The progressive mayor once predicted a “summer of love” in the zone. The mayor’s decision to retake the area could inform police defunding movements across the country as policy makers seek to quell tensions between police and protesters while continuing to protect everyday citizens.

In the executive order, the mayor said the city’s obligations under the First Amendment don’t require it to provide “limitless sanctuary to occupy city property, damage city and private property, obstruct the right of way or foster dangerous conditions.”

“This order, and our police response, comes after weeks of violence in and around the Capitol Hill Occupied Protest zone, including four shootings, resulting in multiple injuries and the deaths of two teenagers,” Chief of Police Carmen Best said in a statement.

The Seattle police chief said CHOP had become “lawless and brutal.”

Seattle Police Chief Carmen Best [Photo from Gary]

Besides the murders, Ms. Durkan said crime in general had soared inside the occupied zone. It encompassed six city blocks from the Cal Anderson sports park, where many protesters had camped, to the East Precinct police station, where they held nightly demonstrations, dance parties and sometimes street barbecues.

Seattle Mayor Jenny Durkan issued an emergency proclamation for the East Precinct and Cal Anderson Park area, calling the police-free zone an ‘unlawful assembly.’

In all, major crimes so far this year jumped to 65 reported incidents in the CHOP census zone—most in the past month—from 37 for all of last year, according to a national database that Seattle police cited. Aggravated assaults soared to 11 this year from just two last year, while robberies grew to six from none.

The crime wave was aided, in large part, by the inability of police to access the area, say people who live and work there. In the early days of the occupation, workers apprehended a burglar with tools and cash in the Car Tender auto repair shop but a mob of demonstrators broke through a fence to free him after the business was unable to get police to respond, said co-owner John McDermott.

“We have felt abandoned by the City Council and the governor,” said Mr. McDermott, who estimates his shop’s revenues fell 40% as a result of customers being afraid to come in.

He is one of the plaintiffs in a class-action lawsuit filed against the city over the occupation on behalf of residents and businesses.

Some protesters agreed with the mayor that the occupation had gone too far. Bridgette Allen, a Black woman, said the message of the Black Lives Matter movement she has demonstrated for has gotten diluted as the occupation has dragged on.

“I think this [police retaking of the neighborhood] was the right thing to do,” said Ms. Allen, 58 years old, a community organizer. “I think the intentions were good from the original protest, but it took a different narrative.”

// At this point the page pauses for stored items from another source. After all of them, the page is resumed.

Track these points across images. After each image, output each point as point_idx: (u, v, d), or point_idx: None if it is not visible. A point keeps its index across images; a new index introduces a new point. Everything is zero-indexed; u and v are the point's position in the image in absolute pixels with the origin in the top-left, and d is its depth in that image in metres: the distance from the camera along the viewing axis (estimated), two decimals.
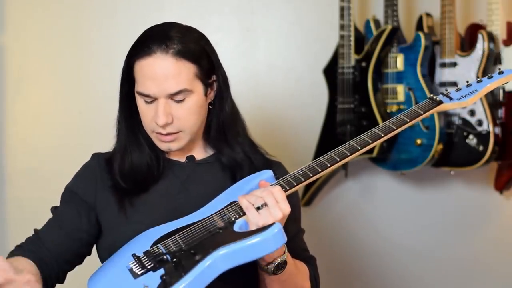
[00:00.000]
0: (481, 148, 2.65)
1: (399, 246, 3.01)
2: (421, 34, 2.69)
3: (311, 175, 1.58)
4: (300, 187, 1.60)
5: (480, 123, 2.65)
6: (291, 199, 1.63)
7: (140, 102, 1.67)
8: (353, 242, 3.03)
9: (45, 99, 2.91)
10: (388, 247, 3.02)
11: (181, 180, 1.72)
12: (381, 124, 1.67)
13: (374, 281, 3.04)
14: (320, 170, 1.59)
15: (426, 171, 2.84)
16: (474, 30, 2.73)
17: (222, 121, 1.75)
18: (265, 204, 1.51)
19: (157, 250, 1.52)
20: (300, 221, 1.82)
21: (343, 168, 2.85)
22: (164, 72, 1.61)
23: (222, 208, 1.58)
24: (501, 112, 2.69)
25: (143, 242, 1.57)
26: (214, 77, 1.72)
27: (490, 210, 2.98)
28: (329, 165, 1.59)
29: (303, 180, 1.58)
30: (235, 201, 1.58)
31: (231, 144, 1.75)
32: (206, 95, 1.70)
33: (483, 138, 2.64)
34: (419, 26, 2.76)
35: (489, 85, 1.71)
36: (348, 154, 1.61)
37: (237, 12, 2.93)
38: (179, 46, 1.63)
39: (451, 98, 1.69)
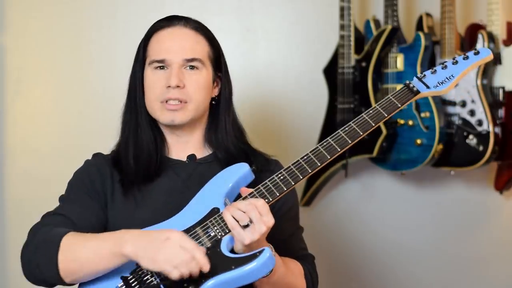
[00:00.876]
0: (481, 148, 2.65)
1: (399, 246, 3.01)
2: (421, 34, 2.69)
3: (293, 183, 1.57)
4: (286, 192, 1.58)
5: (480, 123, 2.65)
6: (289, 198, 1.63)
7: (150, 73, 1.69)
8: (353, 242, 3.03)
9: (45, 99, 2.91)
10: (388, 247, 3.01)
11: (183, 179, 1.72)
12: (358, 117, 1.60)
13: (374, 280, 3.04)
14: (301, 177, 1.57)
15: (426, 171, 2.84)
16: (474, 30, 2.73)
17: (224, 121, 1.76)
18: (251, 221, 1.50)
19: (145, 271, 1.52)
20: (298, 219, 1.81)
21: (343, 168, 2.85)
22: (182, 39, 1.69)
23: (205, 218, 1.57)
24: (501, 112, 2.69)
25: None
26: (220, 75, 1.76)
27: (490, 210, 2.98)
28: (310, 170, 1.58)
29: (285, 189, 1.56)
30: (216, 209, 1.57)
31: (230, 140, 1.76)
32: (213, 81, 1.74)
33: (483, 138, 2.64)
34: (419, 26, 2.76)
35: (465, 69, 1.63)
36: (328, 156, 1.58)
37: (237, 12, 2.93)
38: (197, 25, 1.74)
39: (428, 87, 1.62)
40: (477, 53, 1.64)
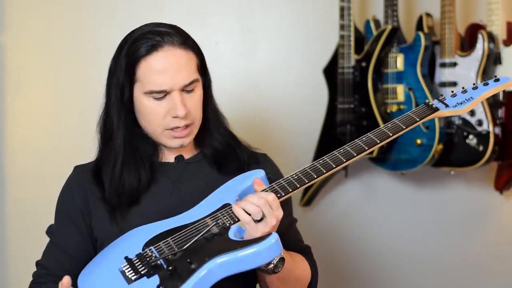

The mayor acted three days after Black Lives Matter protesters marched to her home to press their demands, which included defunding the Seattle Police Department. The action infuriated the mayor, who said in a statement her address was supposed to be kept confidential under a state protection program because of death threats she has received for her previous work as U.S. attorney in Seattle. She blamed Councilwoman Kshama Sawant, a self-described socialist, for orchestrating the march and asked the City Council to investigate her for any violations of office. Ms. Sawant in a statement accused the mayor of launching “a shameful attack” against her and grass-roots campaigns.